Elastic MapReduce Updates – Hadoop 2.0 and More
The Amazon Elastic MapReduce (EMR) team has been hard at work on a series of updates and new features. You now have access to Hadoop 2.2 and new versions of Hive,Pig, HBase, and Mahout. Cluster startup time has been reduced, S3DistCp (for data movement), has been augmented, and MapR M7 is now supported.
If you are already using Hadoop to do large-scale parallel processing, the value and appeal of these features should be self-evident! If you are new to this whole world and want to learn more, you might want to start by reading the Hadoop Tutorial. Then you can get started with EMR by following our step-by-step tutorial.
Elastic MapReduce now supports version 2.2 of Hadoop. Among other things, this release supports YARN, which allows Hadoop to behave in Platform as a Service (PaaS) fashion. We have a number of Hadoop Amazon Machine Images (AMIs) to choose from; consult our AMI version table to learn more.
Along with Hadoop 2.2, EMRs latest Amazon Machine Image (3.0.0) – also comes with HBase 0.94.7 and Mahout 0.8. HBase is a popular NoSQL database for Hadoop. EMR provides some special features for HBase including backup/restore using S3. Mahout is an equally popular machine learning library for Hadoop. The latest EMR AMI runs on Amazon Linux (previous AMIs used Debian), and also includes major upgrades to Perl, PHP, Python, R, and Ruby. You can learn more about AMI 3.0.0 here.

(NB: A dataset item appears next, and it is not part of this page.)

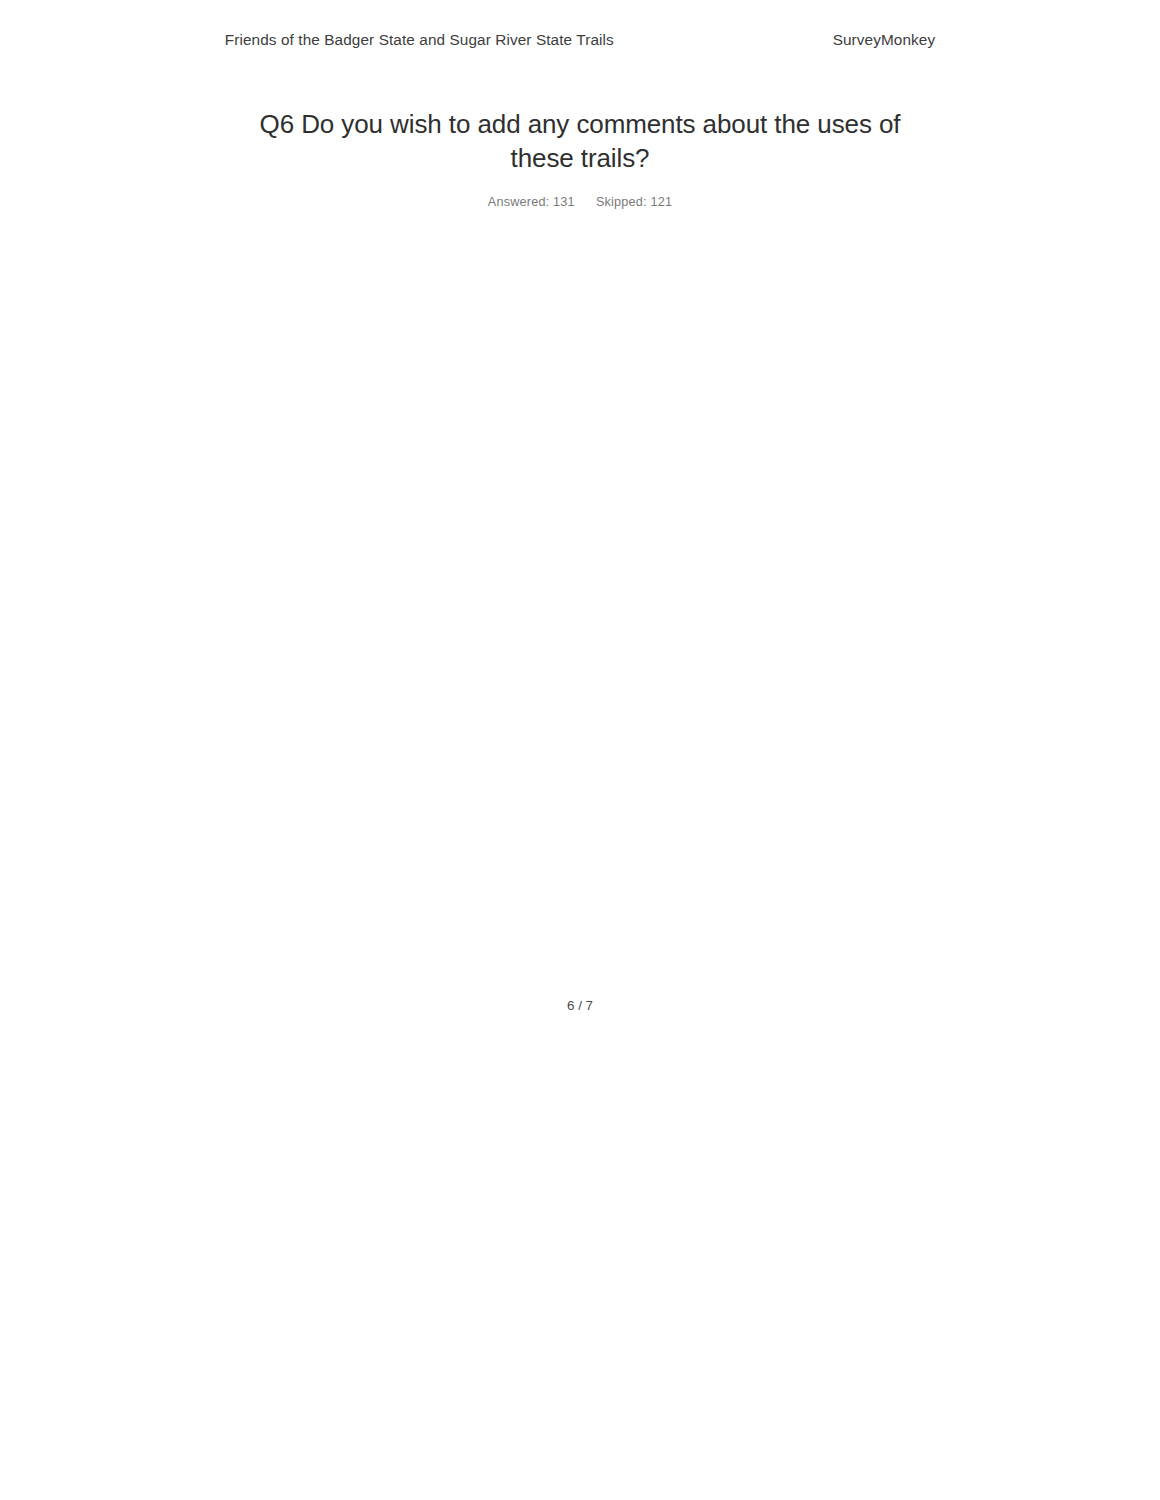Friends of the Badger State and Sugar River State Trails SurveyMonkey
Q6 Do you wish to add any comments about the uses of these trails?
Answered: 131 Skipped: 121
6 / 7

Hive is a popular data warehouse system for Hadoop. It has been upgraded from version 0.8.1.8 to 0.11.0.1, gaining a number of features in the process including support for the Optimized Row Columnar (ORC) file format and additional windowing and analytics functions. Learn how to use Hive with Elastic MapReduce.
Pig is an analytics platform that is often used for ETL (Extract / Transform / Load) processing. It has been upgraded from version 0.9.2.2 to 0.11.1.1. This version adds new data types, functions, and operators. Learn how to Process Data with Pig.
EMR clusters now start up about 60 seconds faster and the team continues to bring down the average startup time. S3DistCp uses Hadoop to efficiently transfer data between S3 buckets and HDFS. The new version does a better job of handling S3 metadata such as the S3 storage class during copy operations.
As I discussed earlier this year, MapR M7, a premium offering of Hadoop and HBase, is now supported. MapR M7 lets you run production HBase applications by providing capabilities such as seamless splits, no compactions, instant recovery from failures, point-in-time recovery, full HA, mirroring, and consistent low latency.
As always, these features are available now and you can start using them today!